Una carta de Oroetes a Polícrates

He aprendido de sus grandes ambiciones y que no tiene suficiente dinero para alcanzarlas. Sin embargo, si haces lo que te sugiero, ganarás el éxito y también asegurarás mi seguridad. Tengo cierta información de que el rey Cambises está tramando mi muerte. Si vienes a rescatarme y no solo me salvas a mí, sino a mi dinero, puedes tomar una parte de él para ti y dejarme el resto a mí. Con mi riqueza podrás extender tu poder sobre toda Grecia.

Polycrates estaba muy satisfecho con la oferta y deseoso de aceptar. Como, sin embargo, quería una gran cantidad de dinero para satisfacer sus objetivos, envió a verificar la cantidad de Maeandrius, un compañero de Samia y su secretario, el mismo hombre que, poco después, dedicó al templo de Hera espléndidas ofrendas, bien dignas de ver, tomadas de los cuartos de hombres en el palacio de Polícrates. Cuando Oroetes se enteró de que un inspector iba a venir, hizo sus preparativos. Llenó ocho cofres con piedras casi hasta la parte superior y sobre las piedras colocó una capa de oro, Luego cerró los cofres y los mantuvo listos. Maeandrius llegó, hizo su inspección, y regresó con su informe a Policrates.

Polícrates decidió visitar a Oroetes, a pesar de las muchas objeciones de sus amigos y adivinos. Porque en un sueño su hija vio una visión de su padre en lo alto del aire, siendo lavado por Zeus y ungido por Helio (el Sol). Debido a este sueño, hizo todo lo que pudo para disuadir a Polícrates de hacer el viaje e incluso cuando se dirigía a su barco de cincuenta remos, profetizó que sufriría algún mal. A su vez, amenazó con que ella permanecería virgen durante mucho tiempo, si regresaba sano y salvo. Ella respondió que oraba para que esto le sucediera, porque prefería permanecer virgen, por mucho tiempo que perdiera a su padre.

Polícrates no escuchó todos estos consejos y zarpó para visitar a Oroetes, junto con un séquito de muchos amigos, entre ellos Democedes de Croton, el médico más hábil de su tiempo. Tan pronto como Polícrates llegó a Magnesia, fue asesinado de una manera indigna de él y de sus grandes aspiraciones. A excepción de los tiranos de Siracusa, ningún tirano griego merece comparación con él por su magnificencia. Oroetes mató a Polícrates de una manera demasiado horrible para describirlo y luego lo crucificó. Dejó ir a todos los samianos de su séquito, diciéndoles que le estuvieran agradecidos por su libertad; a los que no eran samianos y a los esclavos los tomó cautivos.

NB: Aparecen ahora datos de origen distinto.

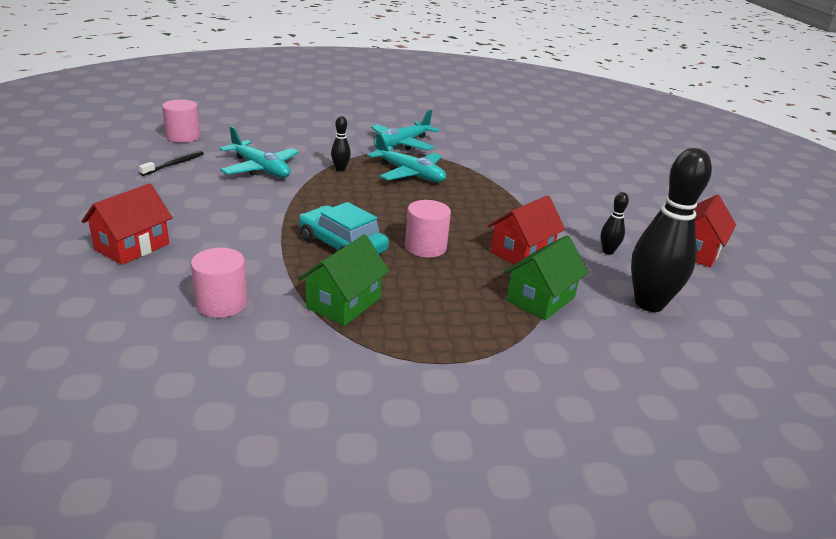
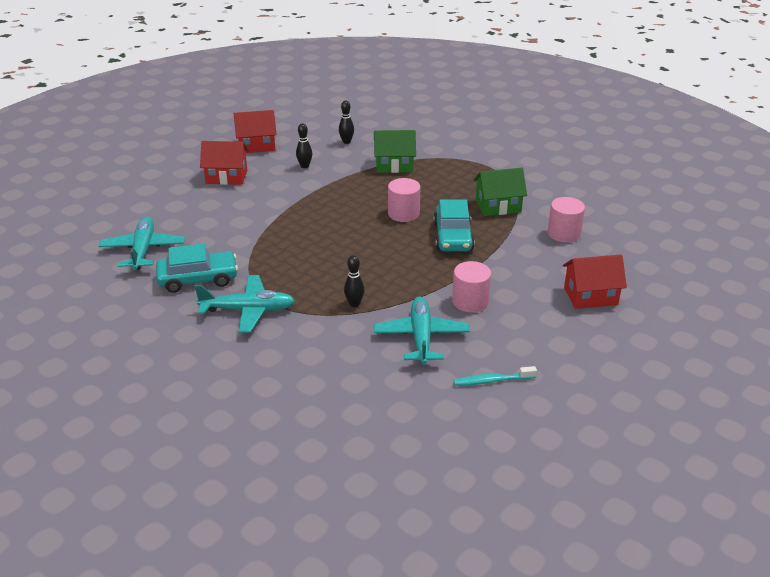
camera: 130 degrees left, 5 degrees up
(174, 164) = (492, 380): black toothbrush -> turquoise toothbrush
(183, 137) = (444, 430): pink cylinder -> pink cylinder (470, 301)
(409, 174) = (307, 272): turquoise plane -> turquoise plane (143, 250)
(468, 146) = (198, 279): none -> turquoise car
(522, 252) = (354, 186): red house -> red house (226, 177)
(649, 304) = (346, 142): black bowling pin -> black bowling pin, size x0.44

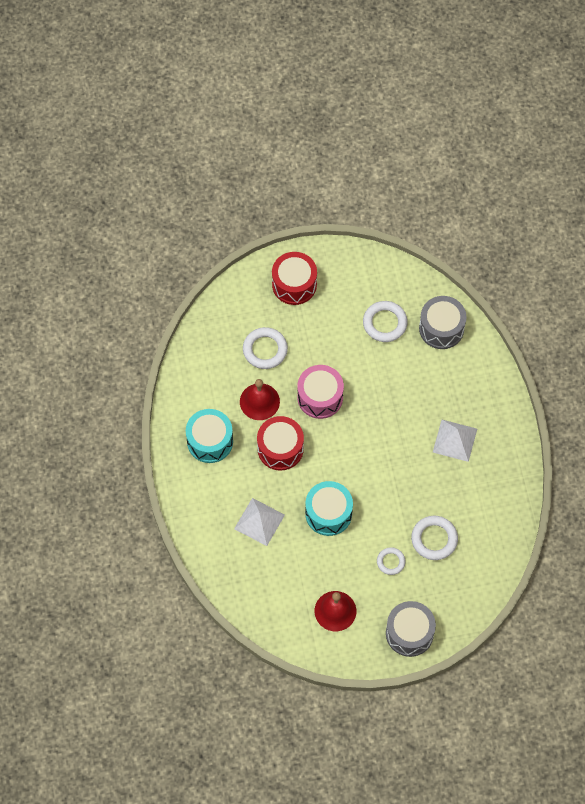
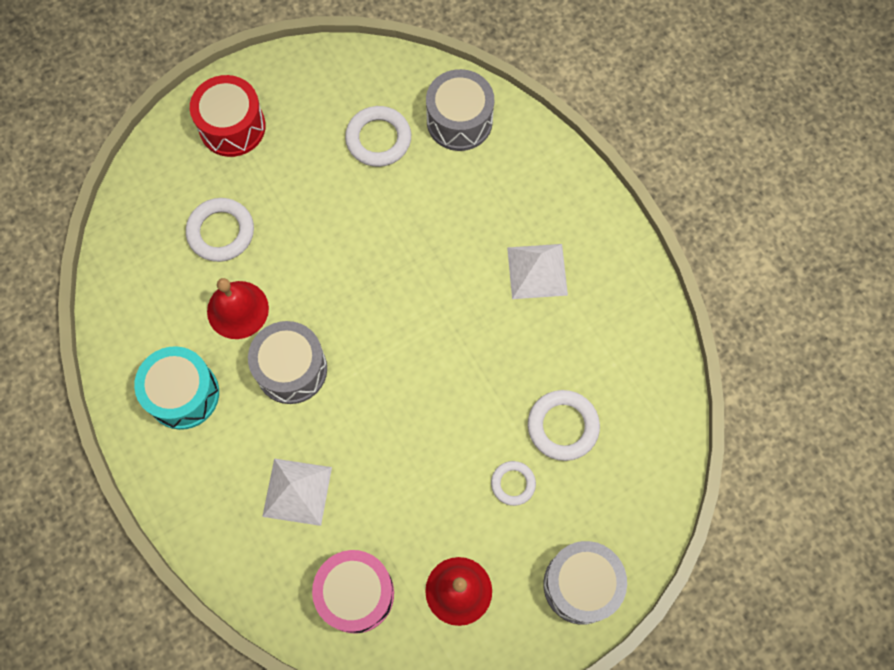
camera: 20 degrees left, 5 degrees up
(280, 448) = (291, 369): red drum -> grey drum
(320, 397) = (323, 274): pink drum -> pink drum (356, 594)
(328, 513) = (395, 442): turquoise drum -> none

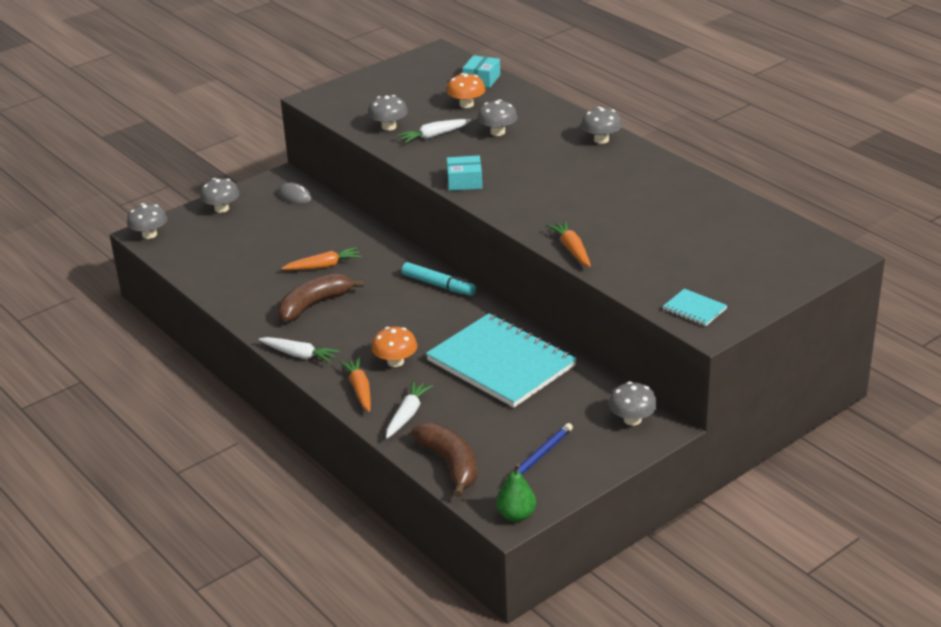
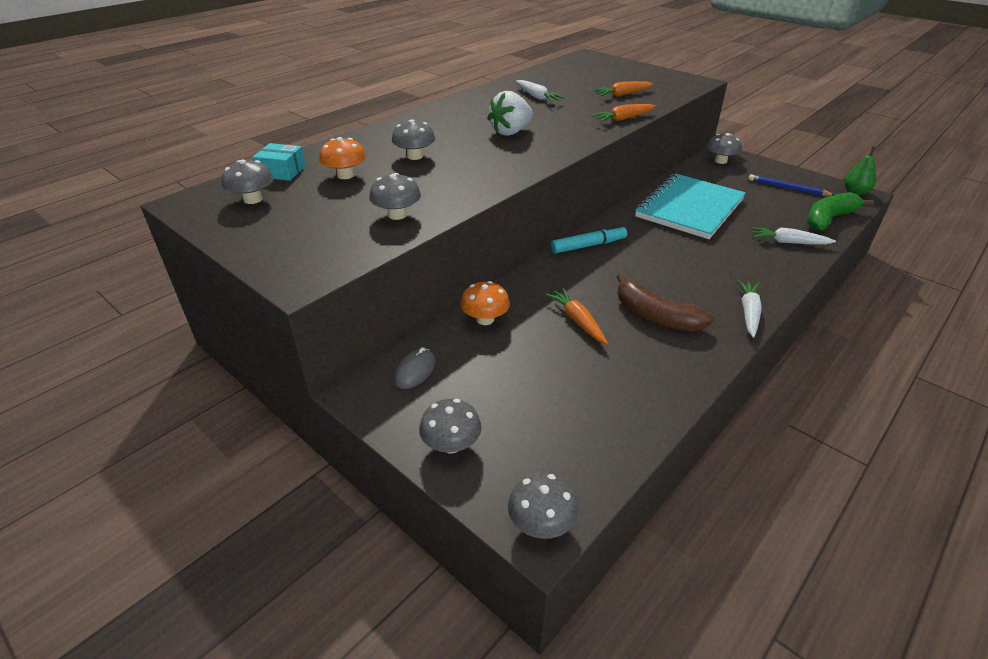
camera: 100 degrees left, 5 degrees up
(360, 389) = (774, 269): orange carrot -> orange carrot (622, 94)
(395, 362) = (720, 256): orange mushroom -> orange mushroom (485, 319)
(434, 136) = (422, 186): white carrot -> white carrot (537, 97)
(439, 285) = (588, 245): turquoise marker -> turquoise marker turned 45 degrees clockwise
(450, 464) = (829, 219): brown banana -> green banana
(464, 181) = (522, 164): turquoise box -> none
(546, 180) = (510, 132): none -> white strawberry
(601, 139) = (432, 115): grey mushroom -> grey mushroom (253, 199)
(694, 309) = (677, 85): turquoise notebook -> none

Así, Policrates fue colgado en el aire en una cruz y el sueño de su hija se hizo realidad, porque fue lavado por Zeus cuando llovió y fue ungido por Helio, el sol, con el sudor de su cuerpo.

La gran buena fortuna de Policratos terminó así de manera horrible y la predicción de la Amasis se cumplió. En cuanto a Oroetes, resultó que él también fue asesinado y cuando Samos se convirtió en un reino cliente por Darío, el hermano exiliado de Polícrates, llamado Solyson, fue puesto a cargo.

Heródoto en su introducción a la historia de Solón y Creso menciona que Solón también visitó al rey Amasis de Egipto. Sobre la base de sus tratos con Polícrates narrados anteriormente, parece que Amasis tomó en serio los conceptos básicos de la sabiduría que aprendió de Solón.